Everard was picking up crumbs with the end of one finger and licking them first before he ate them. “Castles in the air are very comforting,” he said. “I shall build some more, if you will help by telling me that they are unreal. I rely on you for that, Alex. This crumb is a partridge. I shall have that when we are free. And this crumb is bigger. It is a boar’s head—no, a whole side of venison. We will have that too.”
Alex did not think E
verard was being wise. It seemed to him the way to drive oneself mad. He said so.
“Thank you,” said Everard. “Say that every five minutes. Oh, Alex, I thought last night I would be mad by the morning. Everything seemed a castle in the air. I was going to be a good Prince, as good as my father, if not better. I was going to be able to live on the island—we say here that it is the mark of a truly good Prince if he can be on the island and the Principality Over the Water is still safely at peace. Now see what I have come to, caught up in my own wise edicts, and all my dreams are down to taking Endwait from Towerwood again so that I can have this wretched dungeon filled in.”
Alex changed his mind about Everard’s castles in the air. Perhaps reality was worse. “Yes, by all means fill in this dungeon. But I hope you will do something more to Towerwood than take Endwait away from him. These crumbs have made me thirsty.” He got up and tried jumping for the icicles at the grating. It was no good. He was not tall enough to reach.

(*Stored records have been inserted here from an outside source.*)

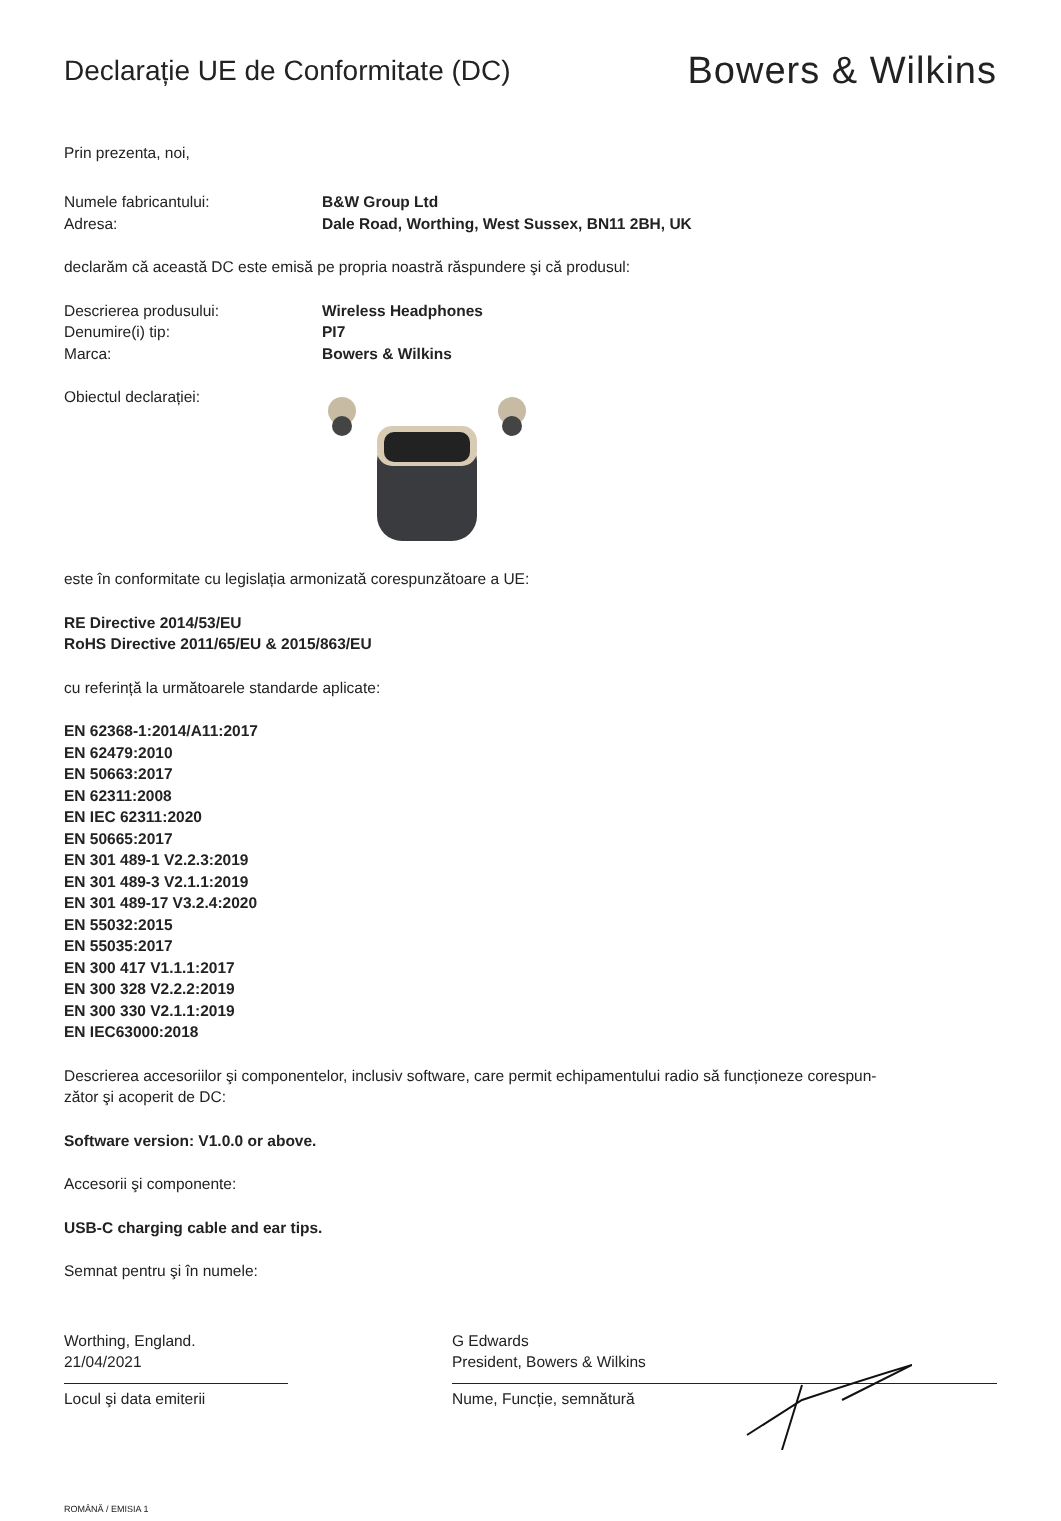Declarație UE de Conformitate (DC)
Bowers & Wilkins
Prin prezenta, noi,
Numele fabricantului: B&W Group Ltd
Adresa: Dale Road, Worthing, West Sussex, BN11 2BH, UK
declarăm că această DC este emisă pe propria noastră răspundere şi că produsul:
Descrierea produsului: Wireless Headphones
Denumire(i) tip: PI7
Marca: Bowers & Wilkins
Obiectul declarației:
este în conformitate cu legislația armonizată corespunzătoare a UE:
RE Directive 2014/53/EU
RoHS Directive 2011/65/EU & 2015/863/EU
cu referință la următoarele standarde aplicate:
EN 62368-1:2014/A11:2017
EN 62479:2010
EN 50663:2017
EN 62311:2008
EN IEC 62311:2020
EN 50665:2017
EN 301 489-1 V2.2.3:2019
EN 301 489-3 V2.1.1:2019
EN 301 489-17 V3.2.4:2020
EN 55032:2015
EN 55035:2017
EN 300 417 V1.1.1:2017
EN 300 328 V2.2.2:2019
EN 300 330 V2.1.1:2019
EN IEC63000:2018
Descrierea accesoriilor şi componentelor, inclusiv software, care permit echipamentului radio să funcționeze corespun-
zător şi acoperit de DC:
Software version: V1.0.0 or above.
Accesorii şi componente:
USB-C charging cable and ear tips.
Semnat pentru şi în numele:
Worthing, England.
21/04/2021
Locul şi data emiterii
G Edwards
President, Bowers & Wilkins
Nume, Funcție, semnătură
ROMÂNĂ / EMISIA 1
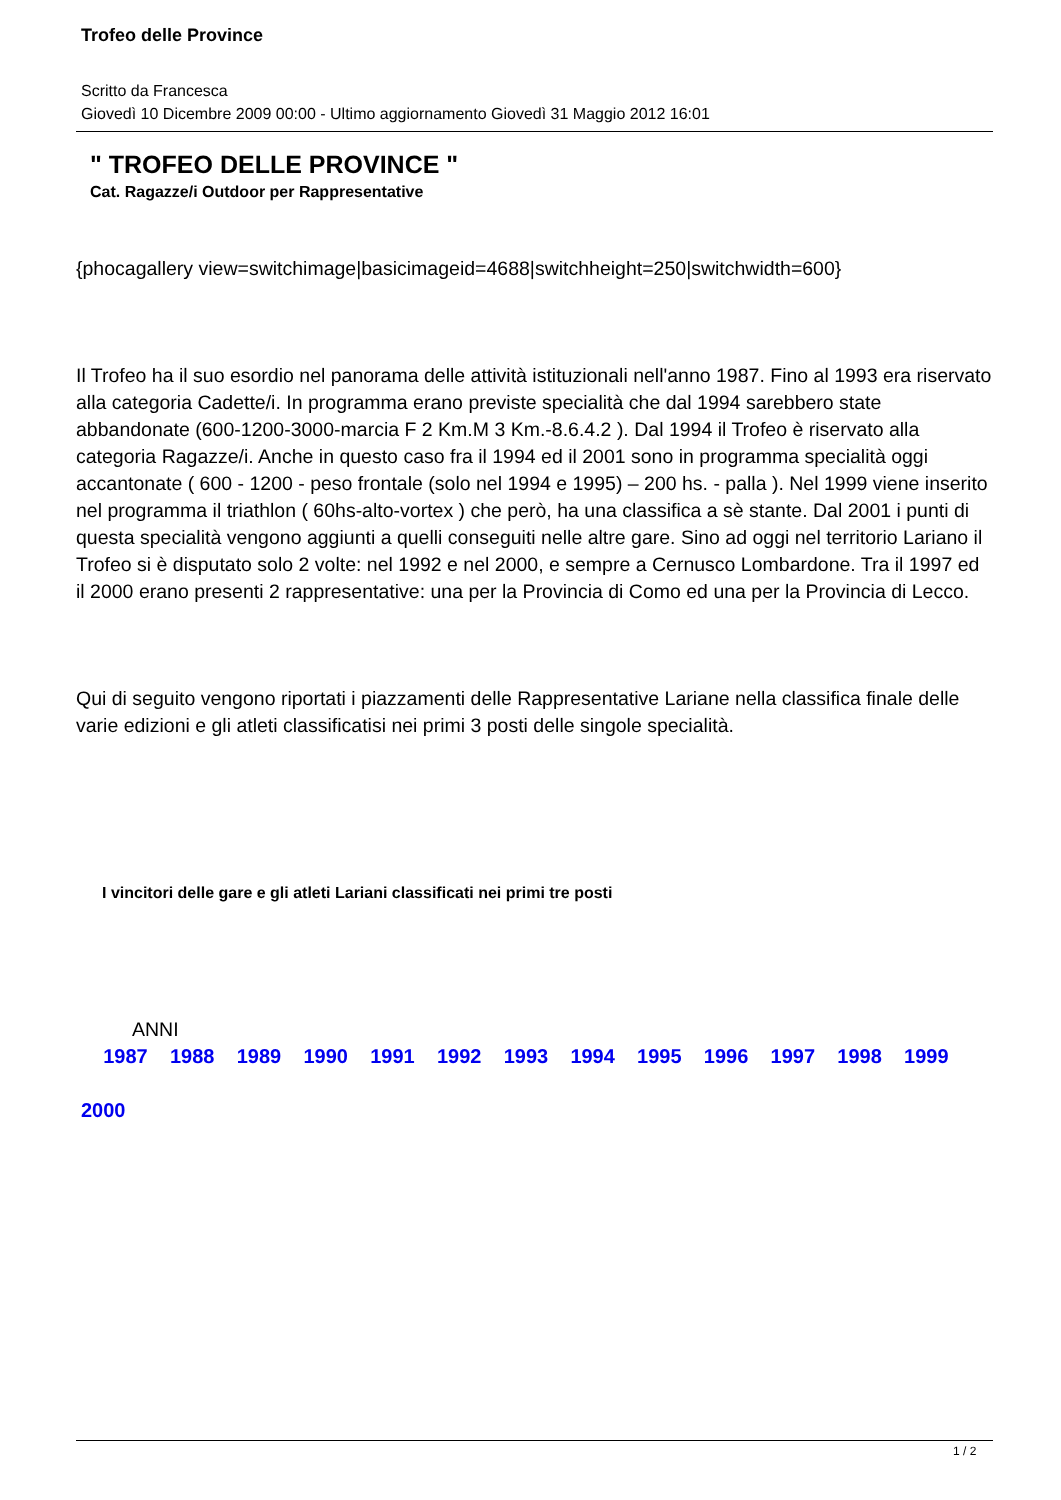Trofeo delle Province
Scritto da Francesca
Giovedì 10 Dicembre 2009 00:00 - Ultimo aggiornamento Giovedì 31 Maggio 2012 16:01
" TROFEO DELLE PROVINCE "
Cat. Ragazze/i Outdoor per Rappresentative
{phocagallery view=switchimage|basicimageid=4688|switchheight=250|switchwidth=600}
Il Trofeo ha il suo esordio nel panorama delle attività istituzionali nell'anno 1987. Fino al 1993 era riservato alla categoria Cadette/i. In programma erano previste specialità che dal 1994 sarebbero state abbandonate (600-1200-3000-marcia F 2 Km.M 3 Km.-8.6.4.2 ). Dal 1994 il Trofeo è riservato alla categoria Ragazze/i. Anche in questo caso fra il 1994 ed il 2001 sono in programma specialità oggi accantonate ( 600 - 1200 - peso frontale (solo nel 1994 e 1995) – 200 hs. - palla ). Nel 1999 viene inserito nel programma il triathlon ( 60hs-alto-vortex ) che però, ha una classifica a sè stante. Dal 2001 i punti di questa specialità vengono aggiunti a quelli conseguiti nelle altre gare. Sino ad oggi nel territorio Lariano il Trofeo si è disputato solo 2 volte: nel 1992 e nel 2000, e sempre a Cernusco Lombardone. Tra il 1997 ed il 2000 erano presenti 2 rappresentative: una per la Provincia di Como ed una per la Provincia di Lecco.
Qui di seguito vengono riportati i piazzamenti delle Rappresentative Lariane nella classifica finale delle varie edizioni e gli atleti classificatisi nei primi 3 posti delle singole specialità.
I vincitori delle gare e gli atleti Lariani classificati nei primi tre posti
ANNI
1987 1988 1989 1990 1991 1992 1993 1994 1995 1996 1997 1998 1999
2000
1 / 2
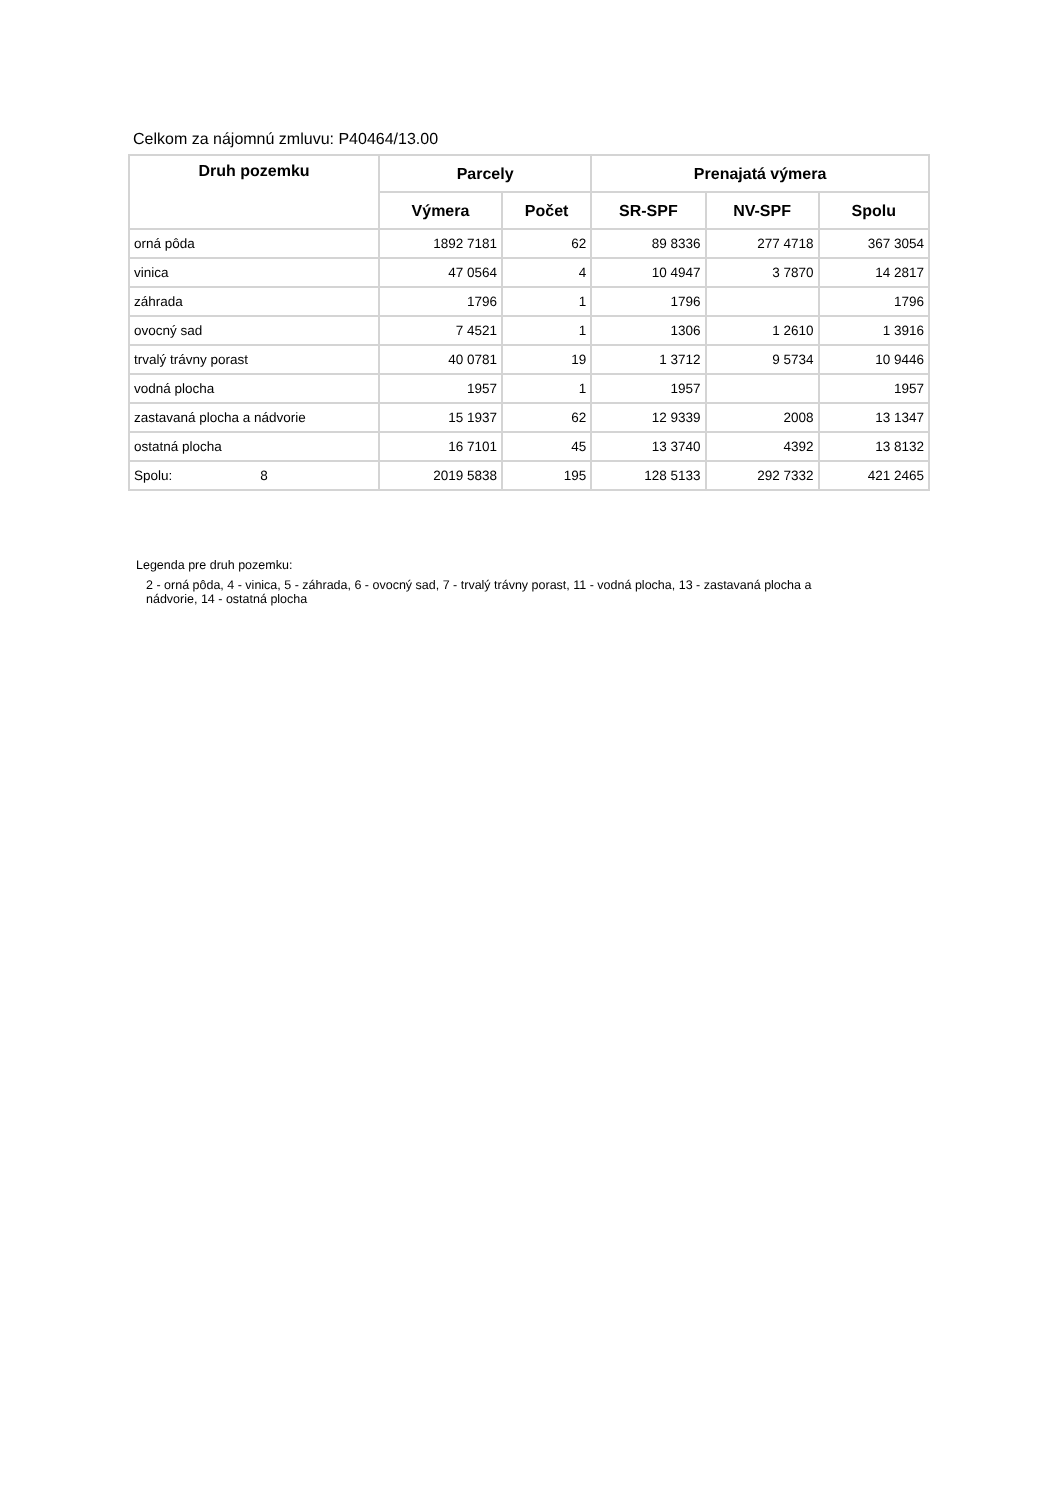Celkom za nájomnú zmluvu: P40464/13.00
| Druh pozemku | Parcely | | Prenajatá výmera | | |
| --- | --- | --- | --- | --- | --- |
| | Výmera | Počet | SR-SPF | NV-SPF | Spolu |
| orná pôda | 1892 7181 | 62 | 89 8336 | 277 4718 | 367 3054 |
| vinica | 47 0564 | 4 | 10 4947 | 3 7870 | 14 2817 |
| záhrada | 1796 | 1 | 1796 | | 1796 |
| ovocný sad | 7 4521 | 1 | 1306 | 1 2610 | 1 3916 |
| trvalý trávny porast | 40 0781 | 19 | 1 3712 | 9 5734 | 10 9446 |
| vodná plocha | 1957 | 1 | 1957 | | 1957 |
| zastavaná plocha a nádvorie | 15 1937 | 62 | 12 9339 | 2008 | 13 1347 |
| ostatná plocha | 16 7101 | 45 | 13 3740 | 4392 | 13 8132 |
| Spolu: 8 | 2019 5838 | 195 | 128 5133 | 292 7332 | 421 2465 |
Legenda pre druh pozemku:
2 - orná pôda, 4 - vinica, 5 - záhrada, 6 - ovocný sad, 7 - trvalý trávny porast, 11 - vodná plocha, 13 - zastavaná plocha a nádvorie, 14 - ostatná plocha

Everard came and jumped for icicles too. He managed to break them off one each and they sucked them. They tasted vile, of dust and rust and pond-weed. Everard shuddered. “These will give us some disease, I imagine. Yes, I will do worse to Towerwood, never fear, but he must be properly arraigned for High Treason. It will not do to be spiteful. And yet, now I think about it, this is what everyone has said of Towerwood. ‘Let us not be spiteful.’ So we have been too fair and kind and he has thrived out of all proportion.”
“So you did know he was nasty?” Alex said. “I have been wondering why he came to be so powerful, when no one can look at him without thinking: Here is a brutal monster out for what he can make.”
“What could we do?” asked Everard. “He has never done wrong before, for all his faults.”
“Really? To look at him you would say he has done nothing else all his life. Surely, Everard, there must have been something. For instance, how did he come to be Count of Gairne? Did he have any claim to be that?”